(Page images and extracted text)
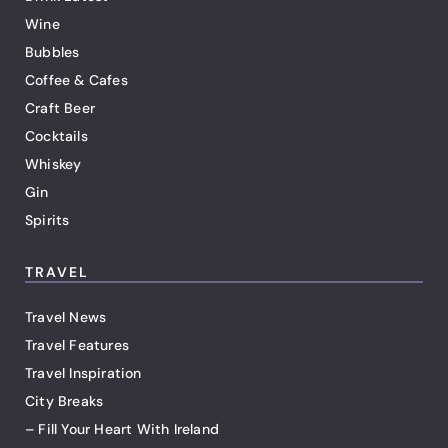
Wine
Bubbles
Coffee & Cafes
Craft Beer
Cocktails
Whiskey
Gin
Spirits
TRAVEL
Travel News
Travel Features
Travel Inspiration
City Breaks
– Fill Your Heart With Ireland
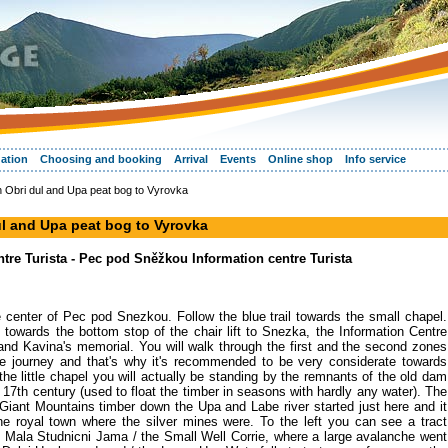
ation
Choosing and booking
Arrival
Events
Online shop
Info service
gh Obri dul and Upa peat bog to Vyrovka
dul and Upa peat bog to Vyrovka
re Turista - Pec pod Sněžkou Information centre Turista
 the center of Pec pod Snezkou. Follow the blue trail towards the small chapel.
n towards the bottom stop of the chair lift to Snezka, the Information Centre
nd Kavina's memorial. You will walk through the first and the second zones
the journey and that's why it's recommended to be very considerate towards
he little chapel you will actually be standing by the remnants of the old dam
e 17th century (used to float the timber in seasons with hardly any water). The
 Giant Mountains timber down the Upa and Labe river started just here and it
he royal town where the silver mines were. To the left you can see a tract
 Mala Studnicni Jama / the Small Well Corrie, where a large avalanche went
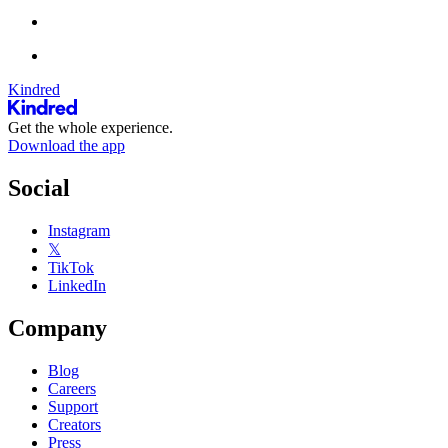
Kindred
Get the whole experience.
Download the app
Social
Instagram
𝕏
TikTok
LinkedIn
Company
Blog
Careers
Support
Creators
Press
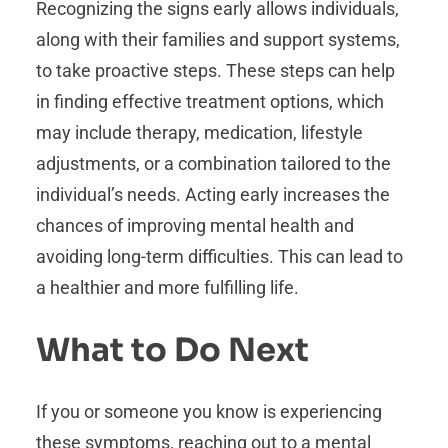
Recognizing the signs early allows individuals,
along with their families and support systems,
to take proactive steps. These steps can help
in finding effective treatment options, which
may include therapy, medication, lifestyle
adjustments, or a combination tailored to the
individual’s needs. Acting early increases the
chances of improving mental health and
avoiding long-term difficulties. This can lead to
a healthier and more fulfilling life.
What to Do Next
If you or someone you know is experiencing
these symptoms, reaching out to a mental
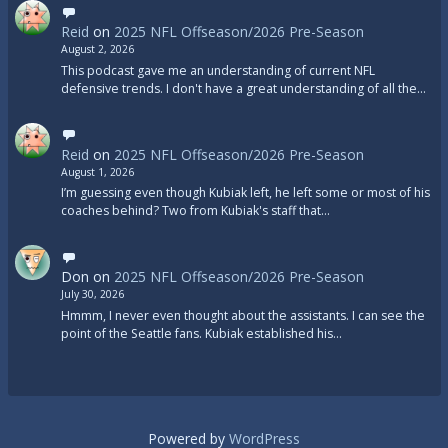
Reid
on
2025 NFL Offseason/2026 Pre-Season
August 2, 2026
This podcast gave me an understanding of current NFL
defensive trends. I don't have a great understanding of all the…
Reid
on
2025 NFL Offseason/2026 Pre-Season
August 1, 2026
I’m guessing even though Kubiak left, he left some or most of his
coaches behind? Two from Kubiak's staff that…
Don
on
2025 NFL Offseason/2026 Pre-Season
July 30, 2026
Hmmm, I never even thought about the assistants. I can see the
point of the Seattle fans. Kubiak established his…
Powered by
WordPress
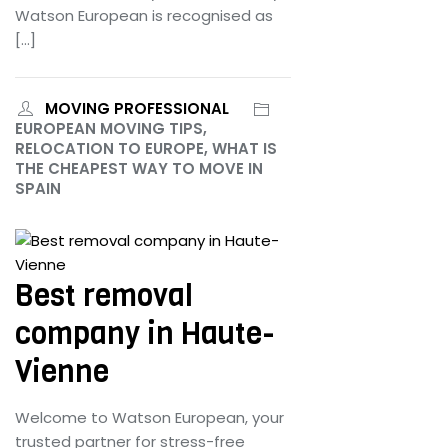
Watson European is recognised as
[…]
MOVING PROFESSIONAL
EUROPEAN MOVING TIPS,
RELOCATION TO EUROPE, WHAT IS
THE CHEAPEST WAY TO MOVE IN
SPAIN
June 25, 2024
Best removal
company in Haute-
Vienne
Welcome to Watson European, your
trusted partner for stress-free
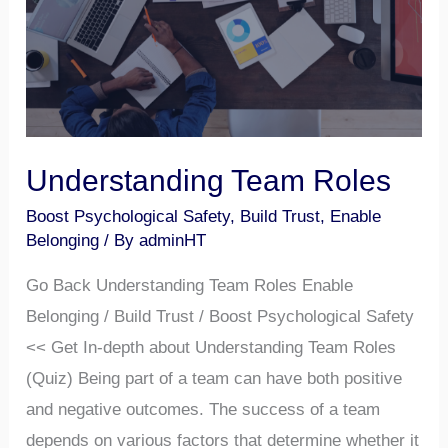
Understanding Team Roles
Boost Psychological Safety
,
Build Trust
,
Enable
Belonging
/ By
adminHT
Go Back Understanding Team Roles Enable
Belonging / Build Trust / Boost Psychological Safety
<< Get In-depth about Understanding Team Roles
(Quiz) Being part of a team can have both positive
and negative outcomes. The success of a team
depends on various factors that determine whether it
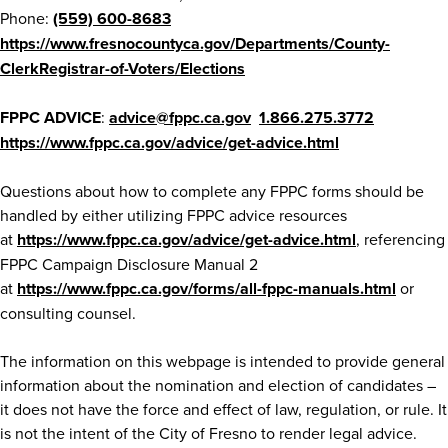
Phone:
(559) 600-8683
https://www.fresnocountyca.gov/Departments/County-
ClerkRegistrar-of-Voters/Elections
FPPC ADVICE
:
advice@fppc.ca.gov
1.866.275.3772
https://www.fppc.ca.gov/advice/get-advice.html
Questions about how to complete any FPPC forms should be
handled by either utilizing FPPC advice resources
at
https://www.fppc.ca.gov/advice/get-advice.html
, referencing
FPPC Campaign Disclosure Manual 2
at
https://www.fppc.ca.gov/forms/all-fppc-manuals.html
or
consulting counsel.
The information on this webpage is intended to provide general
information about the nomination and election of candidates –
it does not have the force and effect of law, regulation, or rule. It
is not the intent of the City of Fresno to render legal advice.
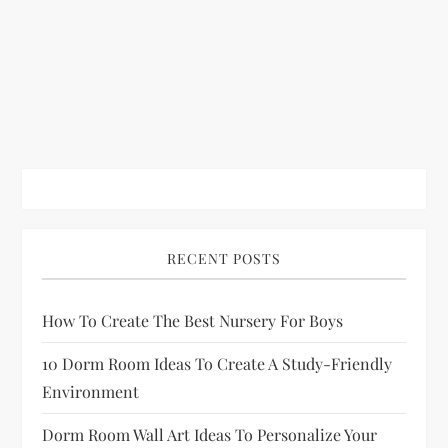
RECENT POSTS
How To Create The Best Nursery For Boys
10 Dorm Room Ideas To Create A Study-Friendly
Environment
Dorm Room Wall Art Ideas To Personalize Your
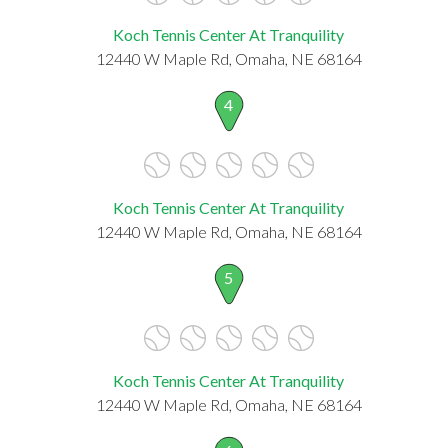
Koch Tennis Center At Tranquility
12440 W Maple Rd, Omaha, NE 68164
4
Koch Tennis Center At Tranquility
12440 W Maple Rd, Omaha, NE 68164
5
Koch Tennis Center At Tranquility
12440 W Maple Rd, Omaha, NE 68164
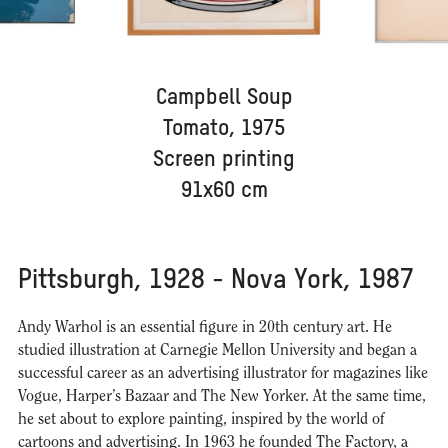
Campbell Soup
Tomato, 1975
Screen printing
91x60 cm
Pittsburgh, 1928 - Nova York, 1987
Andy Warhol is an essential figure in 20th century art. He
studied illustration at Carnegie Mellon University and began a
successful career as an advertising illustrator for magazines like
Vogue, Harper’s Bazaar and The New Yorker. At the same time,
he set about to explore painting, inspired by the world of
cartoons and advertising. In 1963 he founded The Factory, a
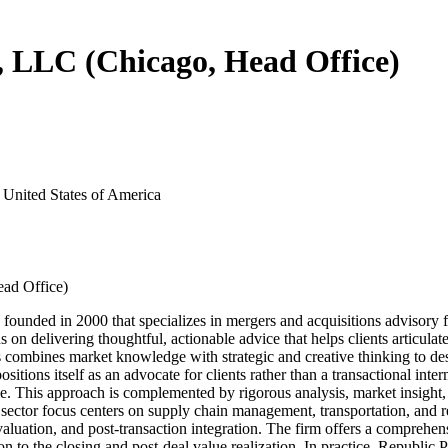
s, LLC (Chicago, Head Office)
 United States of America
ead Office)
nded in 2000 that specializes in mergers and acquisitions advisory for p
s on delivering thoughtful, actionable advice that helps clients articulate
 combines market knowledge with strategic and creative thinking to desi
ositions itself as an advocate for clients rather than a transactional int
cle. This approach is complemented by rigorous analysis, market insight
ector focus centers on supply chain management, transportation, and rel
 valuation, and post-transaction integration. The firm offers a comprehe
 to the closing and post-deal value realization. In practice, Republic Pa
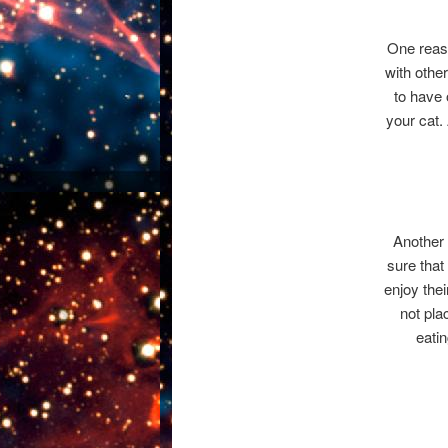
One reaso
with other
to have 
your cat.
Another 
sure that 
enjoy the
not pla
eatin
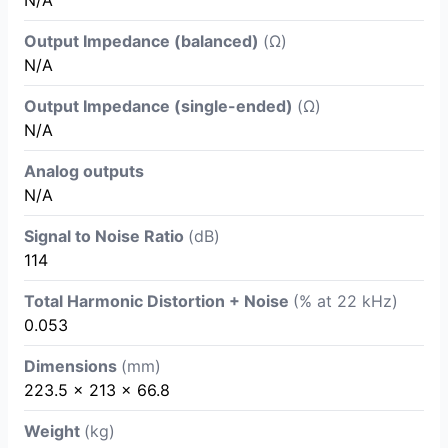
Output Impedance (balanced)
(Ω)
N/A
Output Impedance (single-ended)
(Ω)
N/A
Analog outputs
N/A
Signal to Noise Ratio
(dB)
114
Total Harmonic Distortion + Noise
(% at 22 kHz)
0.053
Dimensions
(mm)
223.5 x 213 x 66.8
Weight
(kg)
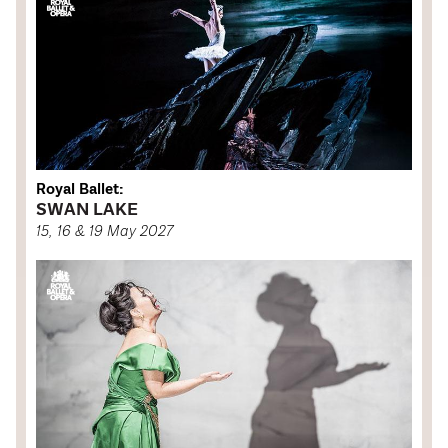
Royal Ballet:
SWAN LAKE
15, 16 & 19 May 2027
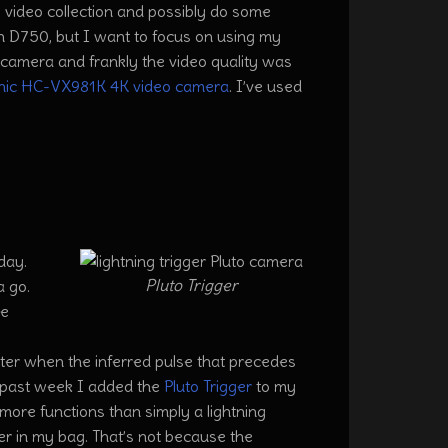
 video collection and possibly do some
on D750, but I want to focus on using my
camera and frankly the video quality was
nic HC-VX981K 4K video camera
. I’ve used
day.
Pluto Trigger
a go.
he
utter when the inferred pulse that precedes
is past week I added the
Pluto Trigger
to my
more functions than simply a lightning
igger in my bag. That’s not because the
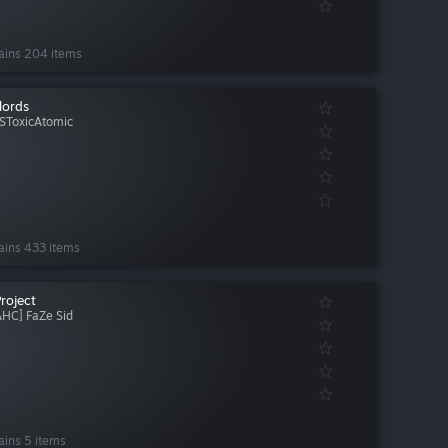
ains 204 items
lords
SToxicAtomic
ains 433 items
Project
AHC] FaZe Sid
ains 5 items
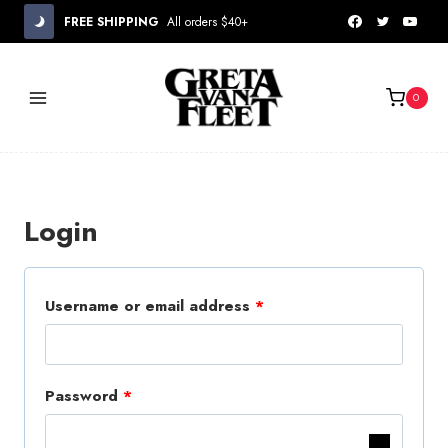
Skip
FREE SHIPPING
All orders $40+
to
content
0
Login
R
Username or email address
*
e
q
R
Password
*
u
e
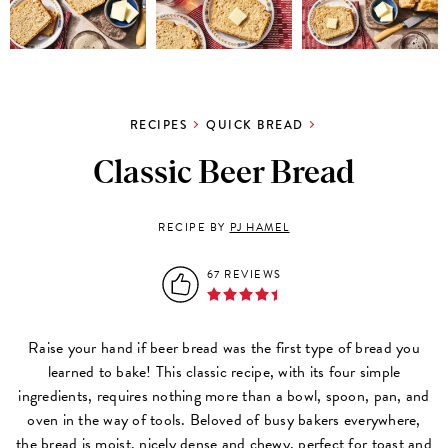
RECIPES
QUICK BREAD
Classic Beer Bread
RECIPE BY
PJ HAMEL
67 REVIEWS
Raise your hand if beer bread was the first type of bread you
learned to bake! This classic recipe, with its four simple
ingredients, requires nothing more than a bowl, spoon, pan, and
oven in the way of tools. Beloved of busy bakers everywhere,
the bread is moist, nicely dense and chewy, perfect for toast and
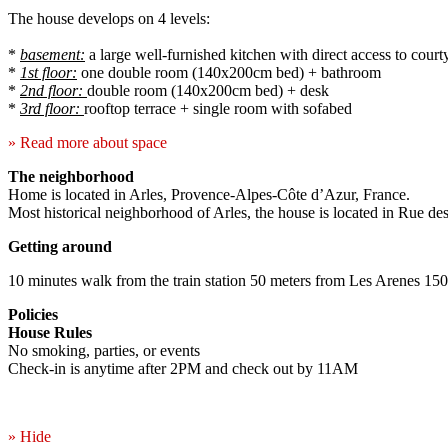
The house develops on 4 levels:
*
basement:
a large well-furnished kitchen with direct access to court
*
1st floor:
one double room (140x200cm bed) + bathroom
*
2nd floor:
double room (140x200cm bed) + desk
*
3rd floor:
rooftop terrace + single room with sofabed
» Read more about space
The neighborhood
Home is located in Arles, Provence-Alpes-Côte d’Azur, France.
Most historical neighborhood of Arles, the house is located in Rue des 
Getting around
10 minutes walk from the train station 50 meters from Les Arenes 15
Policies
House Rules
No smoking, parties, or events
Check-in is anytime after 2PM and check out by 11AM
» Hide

WHAT THE TASK ASKS
In the data above, each line holding "market" is to be found and copied.

TASK SOLUTION
 combines market knowledge with strategic and creative thinking to desi
cle. This approach is complemented by rigorous analysis, market insight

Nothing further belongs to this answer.